Film über Waldschule
«Man kann Kindern sehr viel zutrauen»
Nathalie Pfister hat für den Dokumentarfilm «Von Kindern und Bäumen» ein Jahr lang eine Waldschule begleitet. Den Drang, bei gefährlichen Situationen einzuschreiten, habe sie mit der Zeit abgelegt. Denn Kinder könnten gut einschätzen, wie weit sie gehen können.

BILDUNG SCHWEIZ: Bevor Sie Filmemacherin wurden, waren Sie Lehrerin. Wann erwachte Ihr pädagogisches Interesse für den Wald?
NATALIE PFISTER: Die Frage, wie Kinder am besten lernen, trieb mich schon immer um. Ich habe nie geglaubt, dass Kinder – bewegungsfreudig und neugierig, wie sie sind – gut und gern lernen, wenn sie zwischen Stuhl und Bank stillsitzen sollen und mit theoretischem Wissen «gefüttert» werden. Kinder haben ein starkes Bedürfnis, selbstständig etwas zu erschaffen und brauchen dafür Gestaltungsfreiraum. Es ist immer interessant zu beobachten, was entsteht, wenn Kinder viel Freiraum haben. Während der Coronapandemie ging ich oft im Wald spazieren und kam dabei auch an einer Gruppe der Waldschule Zürich vorbei. Ich stellte fest, dass diese den Kindern viel physischen Freiraum bietet. Zu dieser Zeit durften Kinder in manchen Ländern überhaupt nicht raus und waren in den eigenen vier Wänden blockiert. Ich stellte mir die Frage, wie sich das auf sie auswirkt. Was geht da verloren? Der Trend, dass Kinder immer weniger eigenständig draussen herumstreifen können, setzt sich ja fort.
Sie haben ein Jahr lang mit der Kamera Schulkinder im Wald begleitet. Was bleibt Ihnen in Erinnerung?

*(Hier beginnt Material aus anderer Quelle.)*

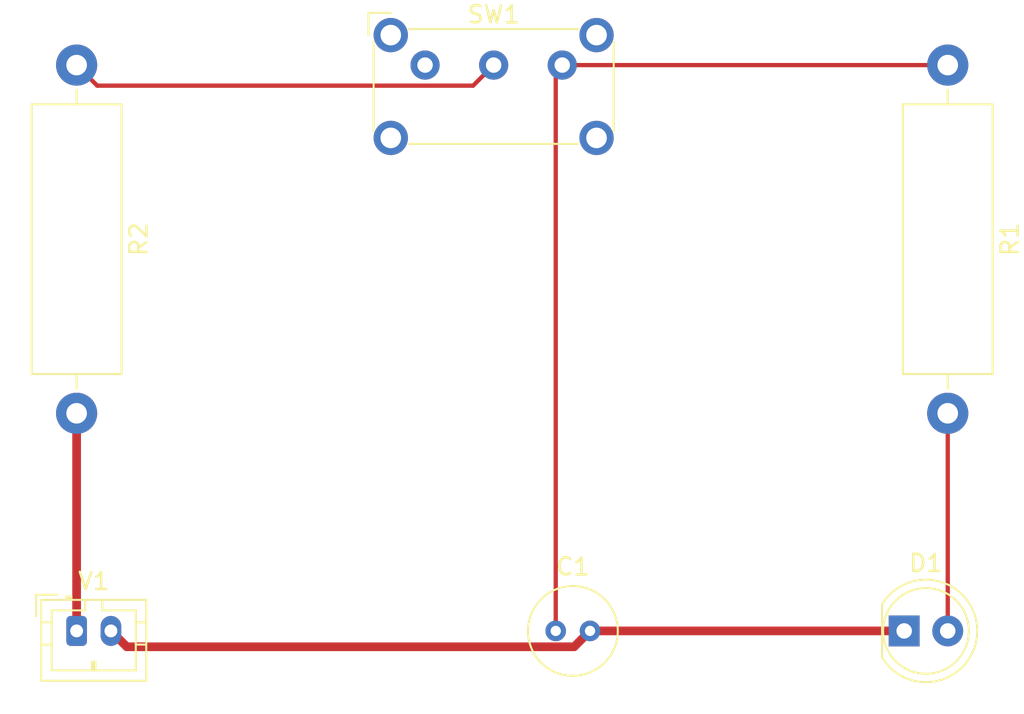
<source format=kicad_pcb>
(kicad_pcb (version 20211014) (generator pcbnew)

  (general
    (thickness 1.6)
  )

  (paper "A4")
  (layers
    (0 "F.Cu" signal)
    (31 "B.Cu" signal)
    (32 "B.Adhes" user "B.Adhesive")
    (33 "F.Adhes" user "F.Adhesive")
    (34 "B.Paste" user)
    (35 "F.Paste" user)
    (36 "B.SilkS" user "B.Silkscreen")
    (37 "F.SilkS" user "F.Silkscreen")
    (38 "B.Mask" user)
    (39 "F.Mask" user)
    (40 "Dwgs.User" user "User.Drawings")
    (41 "Cmts.User" user "User.Comments")
    (42 "Eco1.User" user "User.Eco1")
    (43 "Eco2.User" user "User.Eco2")
    (44 "Edge.Cuts" user)
    (45 "Margin" user)
    (46 "B.CrtYd" user "B.Courtyard")
    (47 "F.CrtYd" user "F.Courtyard")
    (48 "B.Fab" user)
    (49 "F.Fab" user)
    (50 "User.1" user)
    (51 "User.2" user)
    (52 "User.3" user)
    (53 "User.4" user)
    (54 "User.5" user)
    (55 "User.6" user)
    (56 "User.7" user)
    (57 "User.8" user)
    (58 "User.9" user)
  )

  (setup
    (stackup
      (layer "F.SilkS" (type "Top Silk Screen"))
      (layer "F.Paste" (type "Top Solder Paste"))
      (layer "F.Mask" (type "Top Solder Mask") (thickness 0.01))
      (layer "F.Cu" (type "copper") (thickness 0.035))
      (layer "dielectric 1" (type "core") (thickness 1.51) (material "FR4") (epsilon_r 4.5) (loss_tangent 0.02))
      (layer "B.Cu" (type "copper") (thickness 0.035))
      (layer "B.Mask" (type "Bottom Solder Mask") (thickness 0.01))
      (layer "B.Paste" (type "Bottom Solder Paste"))
      (layer "B.SilkS" (type "Bottom Silk Screen"))
      (copper_finish "None")
      (dielectric_constraints no)
    )
    (pad_to_mask_clearance 0)
    (pcbplotparams
      (layerselection 0x00010fc_ffffffff)
      (disableapertmacros false)
      (usegerberextensions false)
      (usegerberattributes true)
      (usegerberadvancedattributes true)
      (creategerberjobfile true)
      (svguseinch false)
      (svgprecision 6)
      (excludeedgelayer true)
      (plotframeref false)
      (viasonmask false)
      (mode 1)
      (useauxorigin false)
      (hpglpennumber 1)
      (hpglpenspeed 20)
      (hpglpendiameter 15.000000)
      (dxfpolygonmode true)
      (dxfimperialunits true)
      (dxfusepcbnewfont true)
      (psnegative false)
      (psa4output false)
      (plotreference true)
      (plotvalue true)
      (plotinvisibletext false)
      (sketchpadsonfab false)
      (subtractmaskfromsilk false)
      (outputformat 1)
      (mirror false)
      (drillshape 1)
      (scaleselection 1)
      (outputdirectory "")
    )
  )

  (net 0 "")
  (net 1 "Net-(C1-Pad1)")
  (net 2 "Net-(C1-Pad2)")
  (net 3 "Net-(D1-Pad2)")
  (net 4 "Net-(R2-Pad1)")
  (net 5 "Net-(R2-Pad2)")
  (net 6 "unconnected-(SW1-Pad1)")

  (footprint "Button_Switch_THT:SW_E-Switch_EG1224_SPDT_Angled" (layer "F.Cu") (at 134.62 86.36))

  (footprint "Connector_JST:JST_PH_B2B-PH-K_1x02_P2.00mm_Vertical" (layer "F.Cu") (at 114.3 119.38))

  (footprint "LED_THT:LED_D5.0mm" (layer "F.Cu") (at 162.56 119.38))

  (footprint "Resistor_THT:R_Axial_DIN0516_L15.5mm_D5.0mm_P20.32mm_Horizontal" (layer "F.Cu") (at 165.1 86.36 -90))

  (footprint "Resistor_THT:R_Axial_DIN0516_L15.5mm_D5.0mm_P20.32mm_Horizontal" (layer "F.Cu") (at 114.3 86.36 -90))

  (footprint "Capacitor_THT:C_Radial_D5.0mm_H5.0mm_P2.00mm" (layer "F.Cu") (at 142.24 119.38))

  (segment (start 142.24 119.38) (end 142.24 86.74) (width 0.25) (layer "F.Cu") (net 1) (tstamp 729ab491-ac81-418e-98a8-07f9896d909d))
  (segment (start 142.62 86.36) (end 165.1 86.36) (width 0.25) (layer "F.Cu") (net 1) (tstamp 9749cf06-970b-4fd7-8530-095872115fce))
  (segment (start 142.24 86.74) (end 142.62 86.36) (width 0.25) (layer "F.Cu") (net 1) (tstamp bb590991-1334-42f4-914a-30c1df994f96))
  (segment (start 117.225 120.305) (end 143.315 120.305) (width 0.508) (layer "F.Cu") (net 2) (tstamp 21801e09-8962-49b7-a255-1f6dc25c274f))
  (segment (start 143.315 120.305) (end 144.24 119.38) (width 0.508) (layer "F.Cu") (net 2) (tstamp 67244884-a5f0-4f51-b4e0-160d143827a6))
  (segment (start 162.56 119.38) (end 144.24 119.38) (width 0.508) (layer "F.Cu") (net 2) (tstamp ec9ebafe-15e5-4811-aa89-ecb4b486b7fd))
  (segment (start 116.3 119.38) (end 117.225 120.305) (width 0.508) (layer "F.Cu") (net 2) (tstamp ef8a2adb-0a78-4694-9558-2cd643cdffa6))
  (segment (start 165.1 106.68) (end 165.1 119.38) (width 0.25) (layer "F.Cu") (net 3) (tstamp c5bd6e8f-6bd0-4423-a8d8-db4934ae3adf))
  (segment (start 114.3 86.36) (end 115.5 87.56) (width 0.25) (layer "F.Cu") (net 4) (tstamp 5d730403-3f5b-4115-8140-54451d1cbebe))
  (segment (start 137.42 87.56) (end 138.62 86.36) (width 0.25) (layer "F.Cu") (net 4) (tstamp 9d848a3a-63be-443c-8fb5-075d349ca079))
  (segment (start 115.5 87.56) (end 137.42 87.56) (width 0.25) (layer "F.Cu") (net 4) (tstamp bef59108-f697-48db-a383-0e105112941a))
  (segment (start 114.3 106.68) (end 114.3 119.38) (width 0.508) (layer "F.Cu") (net 5) (tstamp c323d5d6-7301-474c-842c-e17ed292fe1c))

)

</source>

Anfangs der Drehzeit hatte ich manchmal den Impuls einzuschreiten, wenn ich etwas als zu gefährlich empfand. Mit der Zeit merkte ich aber, dass die Kinder ein gutes Gespür dafür haben, wie weit sie gehen können. Das ist etwas, das mich fast am meisten überraschte: In der ganzen Zeit, in der ich dort war, gab es nie eine ernsthafte Verletzung, obwohl die Kinder mit Taschenmessern, Hämmern und Sägen hantierten. Am stärksten beeindruckt hat mich aber die Beziehung der Kinder zu ihrem Baumfreund. Dabei suchen sie sich einen Baum aus, mit dem sie Zeit verbringen. Das hat mich fasziniert und berührt. Am Anfang fiel es nicht allen Kindern leicht, sich auf die Zeit allein beim Baumfreund einzulassen. Aber im Verlauf der zweiten Klasse waren die Kinder meist so weit, dass sie die Ruhe geniessen konnten und Ideen entwickelt hatten, was sie rund um den Baum alles tun oder entdecken können. Ich denke, parallel dazu entwickelte sich dann diese Vertrautheit mit dem Baum, die man im Film so gut spürt. Es war für mich sehr eindrücklich zu erleben, wie die Kinder bei ihrem Baumfreund Geborgenheit und Trost erfahren können.
Was kann die Volksschule von der Waldschule lernen?
Dass man Kindern sehr viel zutrauen kann! Und dass man ihnen Gestaltungsfreiraum geben sollte. Das muss ja gar nicht zwingend im Wald sein. Man kann das echte Leben auch im Quartier erforschen und dort nicht nur Tieren und Pflanzen, sondern auch Menschen begegnen. Kinder könnten zum Beispiel in Gruppen Menschen bei der Arbeit besuchen und etwas über ihren Beruf erfahren. Entscheidend ist, dass sie immer wieder auch selbst ein Projekt bestimmen dürfen und dafür Gestaltungsfreiraum erhalten. Natürlich gibt es darüber hinaus viele Gründe, um mit den Schulklassen regelmässige Waldtage zu verbringen. Es ist doch so wichtig, dass Kinder unser Ökosystem mit allen Sinnen begreifen können und erleben dürfen, dass man sich darin eingebettet fühlen kann, dass ein Baum sogar Trost spenden kann.